* **Problems to work on**
A - In the pinball forum thread, what is the price given for RaMs?
B - List every username that appears after "Quoted from" in the pinball forum thread.
C - Continue the pinball forum thread from its last line.

Awesome, how much are RaMs and where you get them from? Thanks

$35 per +shipping. Reach out to @sonic.

Here is the catalog thread: https://pinside.com/pinball/forum/topic/mampm-creations-mrs-catalog

Very good product, and a great supplier.

#17855 1 year ago
Quoted from Lounge:

Those right hand lanes are going to be problematic with that magna-save …. ask me how I know

Mine was, but Matt reworked the sensitivity for me and it’s good now. Doesn’t miss a ball, but doesn’t trigger on the magnasave or flipper.

#17864 1 year ago
Quoted from rotordave:

Replacing the orbit switches I can understand …
But why the inlane switches?

I like the smooth flow of the ball when it comes from the lifter, so The MRS on the left inlane was the one I needed. I just did the rest of the in/out lanes for a consistent look. You’re correct that the orbits are the bigger improvement, by far.

#17870 1 year ago
Quoted from Noma2017:

How many switches would be everywhere? Thinking about getting this game. Can someone point me to a few must have mods and dialing in needs?

* **Extracted material**
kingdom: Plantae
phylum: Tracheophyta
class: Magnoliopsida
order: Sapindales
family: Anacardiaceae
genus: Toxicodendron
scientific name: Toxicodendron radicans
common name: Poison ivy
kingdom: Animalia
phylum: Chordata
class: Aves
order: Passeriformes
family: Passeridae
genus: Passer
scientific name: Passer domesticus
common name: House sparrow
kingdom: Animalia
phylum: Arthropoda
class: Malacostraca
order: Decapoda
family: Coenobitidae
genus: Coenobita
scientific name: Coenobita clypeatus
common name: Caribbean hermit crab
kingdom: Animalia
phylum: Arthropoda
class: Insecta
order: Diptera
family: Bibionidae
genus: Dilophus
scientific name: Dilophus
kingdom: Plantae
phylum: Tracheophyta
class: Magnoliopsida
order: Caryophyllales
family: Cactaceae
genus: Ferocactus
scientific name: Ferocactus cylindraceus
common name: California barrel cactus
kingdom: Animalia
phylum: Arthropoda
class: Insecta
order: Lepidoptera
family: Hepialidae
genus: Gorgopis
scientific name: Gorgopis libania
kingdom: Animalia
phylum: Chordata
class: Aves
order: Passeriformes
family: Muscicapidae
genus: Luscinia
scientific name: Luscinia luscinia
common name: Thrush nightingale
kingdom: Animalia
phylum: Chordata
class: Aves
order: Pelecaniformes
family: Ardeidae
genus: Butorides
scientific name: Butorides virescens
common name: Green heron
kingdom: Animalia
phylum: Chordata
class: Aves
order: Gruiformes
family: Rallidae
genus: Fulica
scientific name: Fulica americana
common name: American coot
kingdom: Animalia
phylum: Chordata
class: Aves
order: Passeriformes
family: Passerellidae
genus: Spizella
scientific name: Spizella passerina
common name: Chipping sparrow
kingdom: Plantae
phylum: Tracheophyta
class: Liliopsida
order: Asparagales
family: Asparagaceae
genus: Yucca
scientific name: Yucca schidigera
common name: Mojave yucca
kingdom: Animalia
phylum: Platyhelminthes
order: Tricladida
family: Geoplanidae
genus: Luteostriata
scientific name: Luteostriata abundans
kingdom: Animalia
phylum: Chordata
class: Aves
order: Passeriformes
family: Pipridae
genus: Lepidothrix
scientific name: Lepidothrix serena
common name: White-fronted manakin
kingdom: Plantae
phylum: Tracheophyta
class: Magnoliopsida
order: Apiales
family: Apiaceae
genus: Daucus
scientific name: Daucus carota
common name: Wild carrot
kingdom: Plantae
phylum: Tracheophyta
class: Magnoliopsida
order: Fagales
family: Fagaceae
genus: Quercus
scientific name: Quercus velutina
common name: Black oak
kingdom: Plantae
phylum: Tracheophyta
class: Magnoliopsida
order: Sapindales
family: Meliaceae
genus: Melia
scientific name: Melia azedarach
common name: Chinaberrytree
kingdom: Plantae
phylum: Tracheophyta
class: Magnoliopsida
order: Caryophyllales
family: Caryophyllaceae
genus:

* **The replies**
A - $35 each, plus shipping.

B - Lounge, rotordave, Noma2017

C -
10 for all switches, 8 if you omit the shooter lane and Flooble Crank (captive ball), 4 if you omit the shooter lane, Flooble Crank and in/out lanes.

I opted for 8 for RaM and would do the same if I was doing it again. For UM, I’ve ordered two for the orbit switches, but won’t be doing any others, as I don’t think they’d add value.

If you’re looking for where to start, do the 4 switches in the loop/orbit for RaM.

#17872 1 year ago
Quoted from beltking:

Any instructions to install the rms switches? I have four just didn’t install yet.

I found this works well:
1) pull existing switch.
2) place blue painters tape over mounting area, use a pen to poke holes where the screw holes are.
3) stick the MRS in the slot and trace the edge of the mounting pad on the painters tape.
4) pull the MRS and painters tape, stick the tape to the bottom of the mounting pad, lining up your traced outline.
5) drill one mounting hole, using the holes in the tape as your guide.
6) mount, wire, heat shrink…. Test in switch test.

3 weeks later
#17985 1 year ago

Mine sweeper dimension: where the playfield is dark, but when you hit a target it lights the playfield for a radius around the target and you have to find the megaseed shots that way.

#18008 1 year ago

Terry dimension where all targets play “Bitch”

#18037 1 year ago
Quoted from Pinball-Obsessed:

I have the crystal mod and garage portal protector if you are interested. Never installed them and I have since sold my game.
PM me if you are interested.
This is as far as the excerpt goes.